Language powers daily activities from learning new tongues to casual chats. This complex skill emerges effortlessly in childhood but involves multiple genes and brain regions. Cognitive neuroscientists now deploy advanced tools like AI models and genetic analysis to explore healthy and impaired communication across people.
Bridging Genes, Brain, and Behavior
Researchers traditionally examined language at isolated levels—genes, neural pathways, activity, behavior, or computation. “We still tend to study language one level at a time without fully connecting those levels into a coherent mechanistic account,” states Tamara Swaab, symposium chair at the Cognitive Neuroscience Society (CNS) annual meeting in Vancouver, B.C. “Now, however, we can study those connections at multiple levels and in far more detail.”
This integrated method shifts focus from language locations in the brain to its mechanisms and individual variations. Swaab, from the University of California, Davis, and University of Birmingham, UK, investigates factors influencing language processing and comprehension. Such work aims to clarify how human communication influences learning, memory, and evolution.
AI Models Mimic Early Language Acquisition
Cognitive neuroscientist Jean-Rémi King at Meta uses deep learning AI to probe human language evolution. Humans master language with far less word exposure than large language models (LLMs), unlike other species. “With the rise of small and then large language models, using artificial neural networks became the most efficient way to model and decode language representations in the brain,” King explains. These models trace learning paths, generating hypotheses on child language acquisition.

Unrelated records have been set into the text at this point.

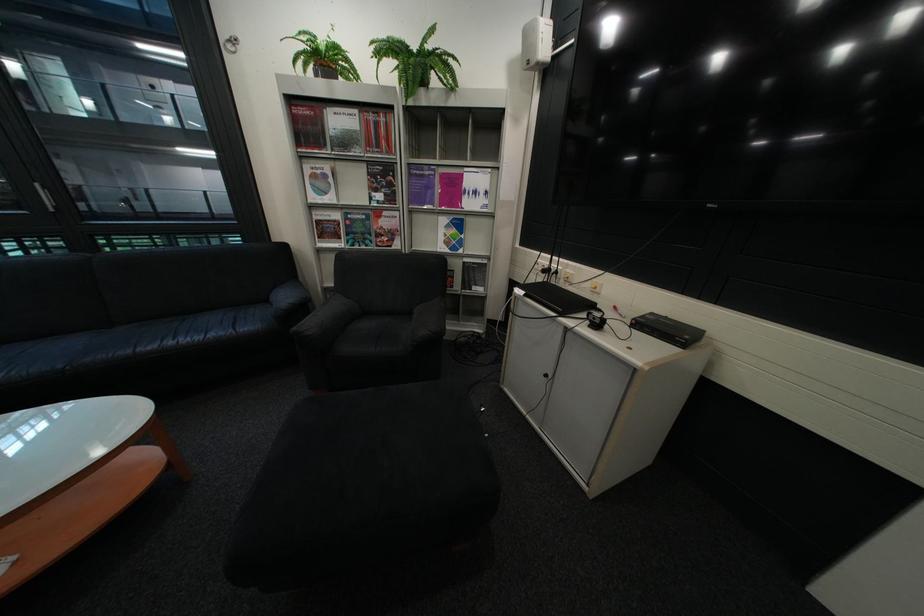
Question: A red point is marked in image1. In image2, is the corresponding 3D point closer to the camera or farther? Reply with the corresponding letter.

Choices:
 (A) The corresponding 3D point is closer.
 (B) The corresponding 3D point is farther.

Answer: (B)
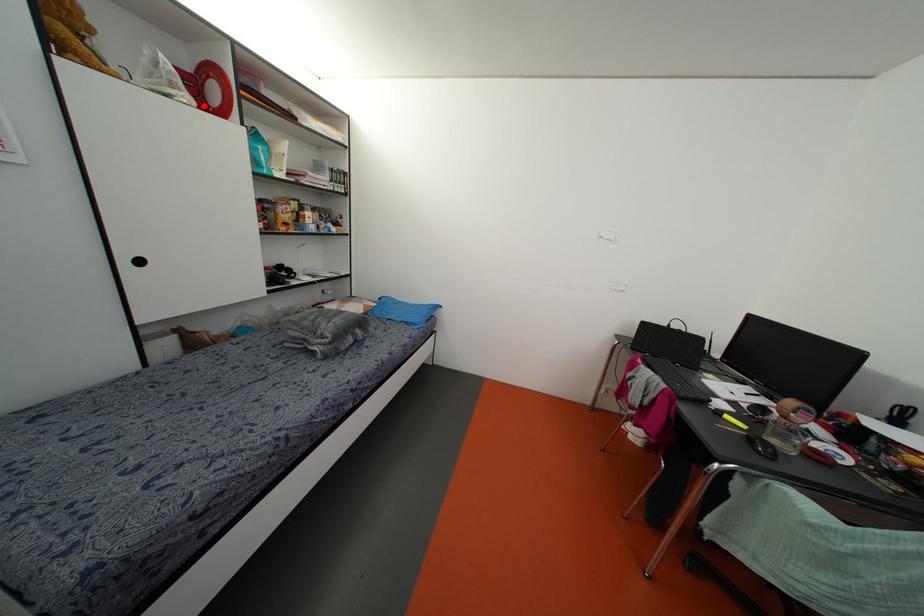
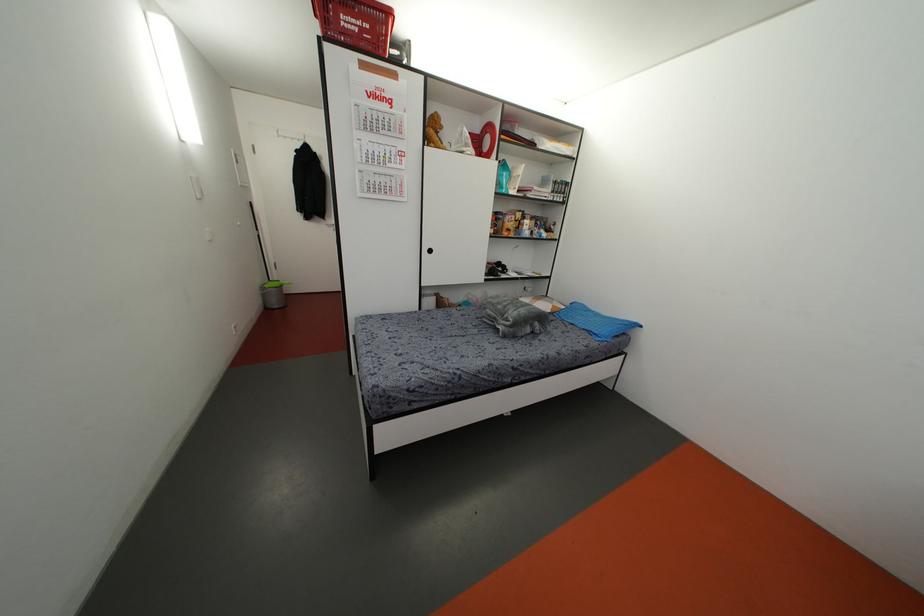
In the second image, find the point that corresponds to the highlighted location in the first image.

(479, 153)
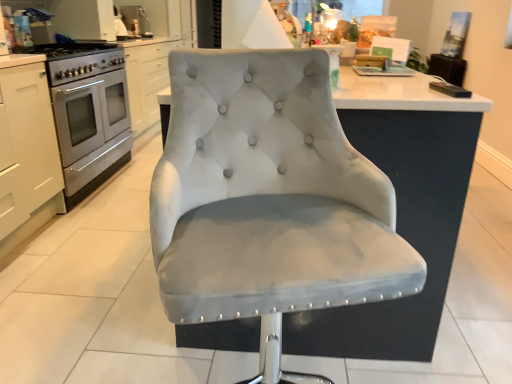
Question: Is suede-like gray chair at center bigger or smaller than satin silver oven at left?

Choices:
 (A) big
 (B) small

Answer: (B)

Question: From a real-world perspective, relative to satin silver oven at left, is suede-like gray chair at center vertically above or below?

Choices:
 (A) above
 (B) below

Answer: (A)

Question: Estimate the real-world distances between objects in this image. Which object is farther from the satin silver oven at left?

Choices:
 (A) suede-like gray chair at center
 (B) white matte cabinet at left
 (C) satin silver gas stove at left

Answer: (A)

Question: Which of these objects is positioned farthest from the white matte cabinet at left?

Choices:
 (A) suede-like gray chair at center
 (B) satin silver oven at left
 (C) satin silver gas stove at left

Answer: (A)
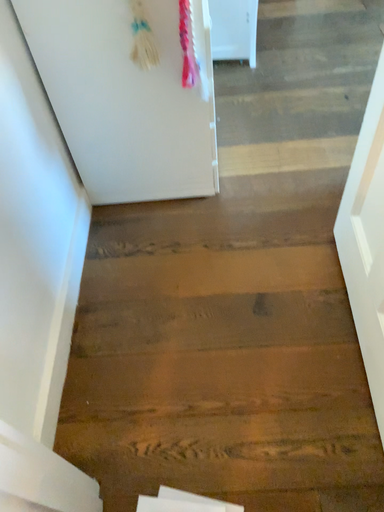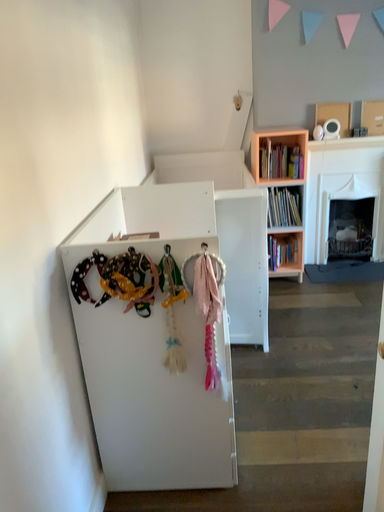
Question: How did the camera likely rotate when shooting the video?

Choices:
 (A) rotated upward
 (B) rotated downward

Answer: (A)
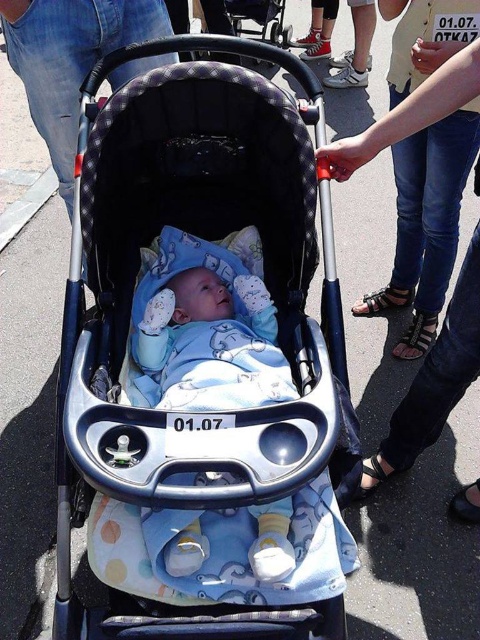
Question: Is blue soft fabric baby at center below blue denim jeans at upper right?

Choices:
 (A) no
 (B) yes

Answer: (B)

Question: Which point appears closest to the camera in this image?

Choices:
 (A) (456, 305)
 (B) (101, 556)
 (C) (193, 364)

Answer: (B)

Question: Which object appears closest to the camera in this image?

Choices:
 (A) blue denim jeans at upper right
 (B) blue soft fabric baby at center

Answer: (B)

Question: Is matte blue fabric baby carriage at center further to the viewer compared to blue denim jeans at upper right?

Choices:
 (A) no
 (B) yes

Answer: (A)

Question: Is matte blue fabric baby carriage at center positioned in front of blue denim jeans at upper right?

Choices:
 (A) no
 (B) yes

Answer: (B)

Question: Which object is farther from the camera taking this photo?

Choices:
 (A) matte blue fabric baby carriage at center
 (B) blue soft fabric baby at center

Answer: (B)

In recent research, King and team analyzed neural activity from over 7,400 electrodes in 46 children, teens, and adults with intractable epilepsy at Rothschild Foundation Hospital’s pediatric epileptology unit. “We discovered that their brain responses to an audiobook can be accurately modeled using AI,” King reports, presenting at CNS Vancouver. High-level features like grammar mature from ages 2 to 10, unlike basic phonetics. “This work offers the first compelling evidence that modern AI systems can provide powerful new insights into how language develops in the human brain.”
Language Networks Form a Continuum
Stephanie Forkel of Radboud University Nijmegen, Netherlands, maps white-matter pathways linking language areas. Stroke patients reveal language as a distributed system, not confined to Broca’s or Wernicke’s areas. Using 7 Tesla diffusion MRI on 172 individuals, her team reconstructed seven key pathways. Results show no strict left- or right-brain categories. “Instead of distinct categories, we found that language is not binary in the brain; it forms a continuum,” Forkel states, presenting at CNS. This challenges hemispheric dominance models and highlights neurovariability.

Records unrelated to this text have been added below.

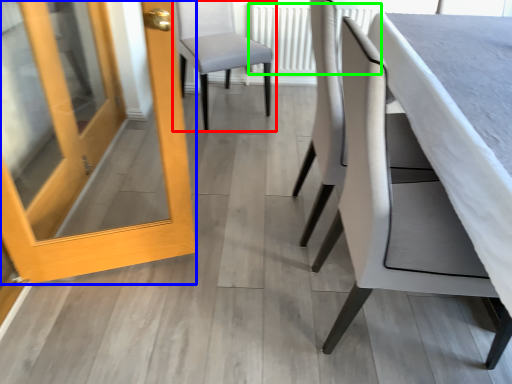
Question: Which object is the closest to the chair (highlighted by a red box)? Choose among these: door (highlighted by a blue box) or radiator (highlighted by a green box).

Choices:
 (A) door
 (B) radiator

Answer: (B)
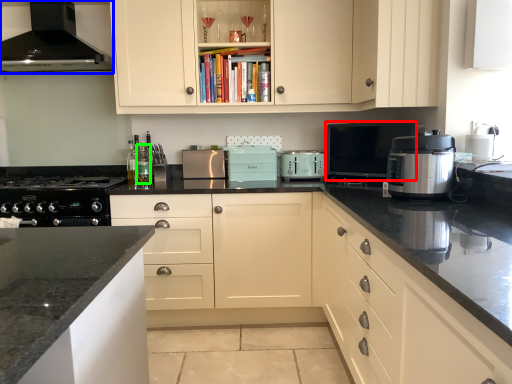
Question: Based on their relative distances, which object is farther from kitchen appliance (highlighted by a red box)? Choose from home appliance (highlighted by a blue box) and bottle (highlighted by a green box).

Choices:
 (A) home appliance
 (B) bottle

Answer: (A)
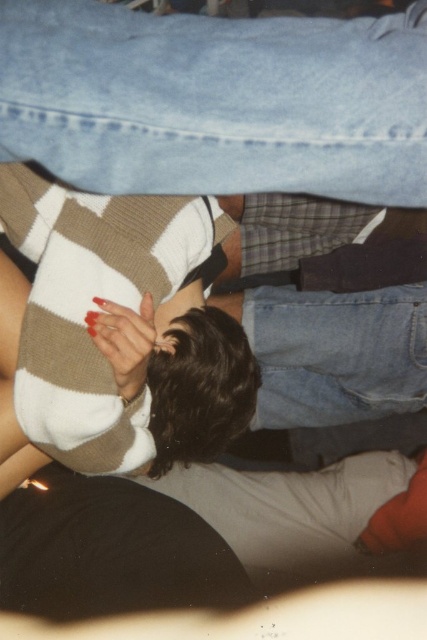
You are a photographer trying to capture a candid shot of the denim jeans at upper center and the shiny red nails at center. Since you want to ensure both subjects are in focus, you need to know their relative sizes. Which object is taller?

The denim jeans at upper center is taller than the shiny red nails at center.

You are a photographer standing at the camera position. You want to ensure that the denim jeans at upper center are in focus while capturing the scene. Based on the given information, what is the minimum distance you should set your camera lens to achieve this?

The denim jeans at upper center is 17.96 inches away from the camera. To ensure it is in focus, the camera lens should be set to a minimum focusing distance of at least 17.96 inches.

You are a photographer taking a picture from above. You see the denim jeans at upper center and the shiny red nails at center. Which object is positioned higher in the image?

The denim jeans at upper center is positioned higher than the shiny red nails at center.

Her team secured five-year funding to trace language emergence biologically and strategies for protection or recovery post-injury.
Polygenic Roots of Language Disorders
Large datasets from sources like 23andMe and NIH enable polygenic studies of language. Reyna Gordon of Vanderbilt University Medical Center notes language involves many genes. Population data reveal genetic-environmental patterns. “Thanks to publicly funded data resources, we’ve been able to start studying language genetics at scale and link that to its neural basis in innovative ways,” Gordon says, speaking at CNS Vancouver.
Her team integrates gene functions, questionnaires, and language/music data. A study of 1 million 23andMe participants identified dyslexia-linked genes, aiding early intervention. Another pinpointed 16 genomic regions shared by rhythm issues and dyslexia. “Rhythm impairments may actually be a risk factor for language problems and reading disorders,” Gordon adds.
Adaptive Brain Architectures Emerge
These CNS presentations highlight the brain’s flexibility. “The human brain is not built from rigid blueprints, but rather from adaptable architectures,” Forkel observes. Swaab concludes: “Language comprehension is a form of fast, adaptive cognition. We finally begin to more fully understand it by linking the story from genes, to brain pathways and networks, to neural decoding and computational models.”